Lire: Pourquoi vous avez tout intérêt à ouvrir un PEL avant le 1er août

>> Le Passe Navigo mensuel passe à 73 euros

Les franciliens vont devoir payer 3 euros de plus pour leur abonnement mensuel aux transports en commun. Le prix de l’abonnement hebdomadaire, mensuel et annuel du Passe Navigo augmente de 4,3 %. Pour un mois, il faut désormais s’acquitter donc de 73 euros.

>> Nouveaux loyers de référence à Paris

Un arrêté préfectoral en date du 20 juin 2016 a fixé les loyers de référence qui s'appliquent aux locations de logements nus ou meublés à usage de résidence principale conclues à compter du 1er août 2016. Cela s’inscrit dans le cadre de la loi Alur, mesure phare entrée en vigueur depuis un an dans la capitale. Pour un bail conclu entre le 1er août 2016 et le 31 juillet 2017, le valeurs limites varient en fonction des arrondissements, du caractère meublé ou non du logement et de sa superficie. Par exemple, pour un 3 pièces non meublé du 11ème arrondissement, le loyer ne doit pas dépasser 20,3 euros/m2/mois.

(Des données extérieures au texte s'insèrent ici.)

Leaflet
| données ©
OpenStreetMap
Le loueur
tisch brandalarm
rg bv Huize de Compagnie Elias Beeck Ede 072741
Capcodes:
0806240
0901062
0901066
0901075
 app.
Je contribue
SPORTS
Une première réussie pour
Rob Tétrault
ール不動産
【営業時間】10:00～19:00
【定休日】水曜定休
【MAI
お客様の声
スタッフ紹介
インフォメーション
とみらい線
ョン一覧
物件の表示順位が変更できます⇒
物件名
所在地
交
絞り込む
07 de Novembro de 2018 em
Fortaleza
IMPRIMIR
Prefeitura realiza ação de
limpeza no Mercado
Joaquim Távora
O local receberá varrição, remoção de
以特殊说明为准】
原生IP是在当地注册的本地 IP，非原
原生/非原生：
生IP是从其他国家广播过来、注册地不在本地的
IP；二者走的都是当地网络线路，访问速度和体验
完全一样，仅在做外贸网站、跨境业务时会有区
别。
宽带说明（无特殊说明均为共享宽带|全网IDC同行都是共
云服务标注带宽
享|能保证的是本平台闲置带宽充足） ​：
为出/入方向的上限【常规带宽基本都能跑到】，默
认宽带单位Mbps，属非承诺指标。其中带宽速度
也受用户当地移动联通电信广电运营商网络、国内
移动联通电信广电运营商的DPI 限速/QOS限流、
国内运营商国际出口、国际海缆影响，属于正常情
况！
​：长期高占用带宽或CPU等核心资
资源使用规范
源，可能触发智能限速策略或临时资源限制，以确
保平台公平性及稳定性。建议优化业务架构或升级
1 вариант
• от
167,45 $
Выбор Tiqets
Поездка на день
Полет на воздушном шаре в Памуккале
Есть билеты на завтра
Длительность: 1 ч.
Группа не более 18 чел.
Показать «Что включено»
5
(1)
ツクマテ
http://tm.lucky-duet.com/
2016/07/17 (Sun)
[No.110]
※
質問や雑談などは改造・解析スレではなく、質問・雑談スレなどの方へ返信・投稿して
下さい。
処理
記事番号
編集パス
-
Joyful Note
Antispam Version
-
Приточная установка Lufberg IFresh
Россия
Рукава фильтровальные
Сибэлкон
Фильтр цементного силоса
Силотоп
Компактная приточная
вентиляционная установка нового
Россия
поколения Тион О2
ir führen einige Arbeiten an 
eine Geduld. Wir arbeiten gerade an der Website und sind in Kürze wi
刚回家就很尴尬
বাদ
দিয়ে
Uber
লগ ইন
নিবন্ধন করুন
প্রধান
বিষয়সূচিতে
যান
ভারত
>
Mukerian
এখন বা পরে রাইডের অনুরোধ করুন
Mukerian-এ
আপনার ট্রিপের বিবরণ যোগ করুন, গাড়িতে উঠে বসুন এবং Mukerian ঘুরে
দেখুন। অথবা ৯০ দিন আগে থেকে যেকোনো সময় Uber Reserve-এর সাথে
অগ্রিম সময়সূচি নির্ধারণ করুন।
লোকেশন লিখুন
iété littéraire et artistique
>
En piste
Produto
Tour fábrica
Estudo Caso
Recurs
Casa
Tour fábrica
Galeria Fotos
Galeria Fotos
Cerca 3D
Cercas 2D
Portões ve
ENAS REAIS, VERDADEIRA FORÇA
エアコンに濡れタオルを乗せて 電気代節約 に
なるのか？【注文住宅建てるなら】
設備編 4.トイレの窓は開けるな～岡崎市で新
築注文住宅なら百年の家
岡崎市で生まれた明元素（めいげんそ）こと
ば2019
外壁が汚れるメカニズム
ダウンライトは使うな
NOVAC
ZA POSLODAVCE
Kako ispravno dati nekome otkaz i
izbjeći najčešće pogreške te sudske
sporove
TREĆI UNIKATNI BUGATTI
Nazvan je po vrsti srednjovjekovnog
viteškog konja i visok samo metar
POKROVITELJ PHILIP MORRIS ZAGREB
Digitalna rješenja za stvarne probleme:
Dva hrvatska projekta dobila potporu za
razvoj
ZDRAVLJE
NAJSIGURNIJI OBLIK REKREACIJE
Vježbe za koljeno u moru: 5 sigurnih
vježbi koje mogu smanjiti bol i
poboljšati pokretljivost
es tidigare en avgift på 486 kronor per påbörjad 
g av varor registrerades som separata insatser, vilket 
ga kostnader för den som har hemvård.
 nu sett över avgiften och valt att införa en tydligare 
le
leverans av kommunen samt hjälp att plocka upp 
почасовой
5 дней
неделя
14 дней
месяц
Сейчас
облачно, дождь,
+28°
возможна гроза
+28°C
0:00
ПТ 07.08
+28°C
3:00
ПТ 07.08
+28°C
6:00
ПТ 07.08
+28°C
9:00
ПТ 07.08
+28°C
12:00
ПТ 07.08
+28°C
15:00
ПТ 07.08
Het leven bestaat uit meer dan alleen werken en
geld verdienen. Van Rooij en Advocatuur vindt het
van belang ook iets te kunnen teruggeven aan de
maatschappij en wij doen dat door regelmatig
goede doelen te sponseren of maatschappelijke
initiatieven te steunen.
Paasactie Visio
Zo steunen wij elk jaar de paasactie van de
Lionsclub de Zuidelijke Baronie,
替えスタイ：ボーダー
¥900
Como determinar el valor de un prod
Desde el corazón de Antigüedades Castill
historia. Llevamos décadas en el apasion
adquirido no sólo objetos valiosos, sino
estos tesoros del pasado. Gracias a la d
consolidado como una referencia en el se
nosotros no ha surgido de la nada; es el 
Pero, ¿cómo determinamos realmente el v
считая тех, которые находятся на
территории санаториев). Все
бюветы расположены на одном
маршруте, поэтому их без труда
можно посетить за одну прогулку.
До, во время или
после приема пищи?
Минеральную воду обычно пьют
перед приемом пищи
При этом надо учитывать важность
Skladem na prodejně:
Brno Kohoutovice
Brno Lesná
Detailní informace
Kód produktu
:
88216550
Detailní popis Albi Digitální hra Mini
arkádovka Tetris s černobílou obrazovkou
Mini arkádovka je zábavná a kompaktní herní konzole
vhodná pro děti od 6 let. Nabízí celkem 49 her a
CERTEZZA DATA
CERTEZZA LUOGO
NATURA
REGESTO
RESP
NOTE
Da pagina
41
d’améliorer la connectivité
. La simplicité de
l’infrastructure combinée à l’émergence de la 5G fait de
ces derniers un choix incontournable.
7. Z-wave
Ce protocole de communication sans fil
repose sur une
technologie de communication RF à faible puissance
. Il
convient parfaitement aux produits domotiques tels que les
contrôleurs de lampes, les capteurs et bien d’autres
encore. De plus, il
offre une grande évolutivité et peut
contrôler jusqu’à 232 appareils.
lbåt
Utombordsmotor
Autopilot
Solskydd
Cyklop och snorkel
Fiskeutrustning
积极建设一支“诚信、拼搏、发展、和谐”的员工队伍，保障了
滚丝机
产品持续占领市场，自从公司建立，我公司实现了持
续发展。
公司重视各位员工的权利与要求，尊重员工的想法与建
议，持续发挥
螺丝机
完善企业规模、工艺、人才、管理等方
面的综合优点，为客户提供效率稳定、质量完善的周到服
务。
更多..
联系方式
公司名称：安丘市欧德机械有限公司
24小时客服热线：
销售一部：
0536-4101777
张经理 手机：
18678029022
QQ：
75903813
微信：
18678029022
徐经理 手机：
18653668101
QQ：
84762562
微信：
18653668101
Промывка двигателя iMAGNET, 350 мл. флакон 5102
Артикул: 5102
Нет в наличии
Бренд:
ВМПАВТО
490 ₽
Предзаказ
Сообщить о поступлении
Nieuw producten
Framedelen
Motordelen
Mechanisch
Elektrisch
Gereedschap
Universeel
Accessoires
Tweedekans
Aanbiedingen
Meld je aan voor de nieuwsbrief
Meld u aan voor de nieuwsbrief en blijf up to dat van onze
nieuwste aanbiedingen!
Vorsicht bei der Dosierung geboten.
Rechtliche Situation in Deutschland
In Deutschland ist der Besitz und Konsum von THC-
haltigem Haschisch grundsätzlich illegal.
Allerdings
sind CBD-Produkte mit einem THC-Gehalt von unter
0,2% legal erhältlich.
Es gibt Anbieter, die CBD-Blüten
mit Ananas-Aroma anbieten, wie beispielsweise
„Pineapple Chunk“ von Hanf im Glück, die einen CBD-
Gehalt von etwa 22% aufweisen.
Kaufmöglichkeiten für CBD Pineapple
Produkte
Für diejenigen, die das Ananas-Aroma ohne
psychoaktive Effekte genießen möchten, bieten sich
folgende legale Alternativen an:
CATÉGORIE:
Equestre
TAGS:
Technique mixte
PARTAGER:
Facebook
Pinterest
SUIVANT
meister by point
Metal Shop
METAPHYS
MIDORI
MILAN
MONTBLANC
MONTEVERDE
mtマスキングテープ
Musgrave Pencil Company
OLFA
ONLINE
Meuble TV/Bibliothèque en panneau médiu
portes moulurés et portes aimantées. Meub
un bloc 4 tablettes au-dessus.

Lire: L'encadrement des loyers arrive le 1er août à Paris

>> De nouvelles règles pour les intermittents du spectacle

Les intermittents du spectacle demandeurs d’emploi dont la fin de contrat intervient à partir du 1er août 2016 voient les conditions de leur indemnisation évoluer. D’une part, ils doivent justifier d'une période d'affiliation d'au moins 507 heures de travail au cours des 365 jours qui précèdent la fin de leur contrat de travail. D’autre part, la durée d'indemnisation est fixée à 365 jours. Ces nouvelles dispositions sont issues de l'accord paritaire intervenu le 28 avril 2016 et de son avenant du 23 mai 2016.

Par ailleurs, le taux de la contribution patronale d’assurance chômage au titre de l’emploi d’intermittents augmente. Il passe à 8,5% pour les rémunérations versées à partir de ce 1er août.

>> Le défenseur syndical remplace les délégués syndicaux

Les défenseurs syndicaux se substituent aux délégués permanents et non permanents des organisations syndicales. Les défenseurs syndicaux pourront exercer des missions de représentation en appel. Cette liste des défenseurs syndicaux est établie par la DIRECCTE, suite à des propositions de salariés et d’employeurs. Révisée tous les quatre ans, elle est consultable à la DIRECCTE, dans chaque conseil de prud'hommes et dans les cours d'appel.

>> Une requête pour saisir les prud’hommes

Le conseil des prud’hommes ne peut plus être saisi grâce à un simple formulaire. Il faut désormais faire une requête ou bien que les parties se présentent volontairement devant le bureau de conciliation et d’orientation. Dans le cas d’une requête, il faudra exposer sommairement les faits et tenir à disposition les pièces que le plaignant souhaite invoquer pour appuyer ses propos.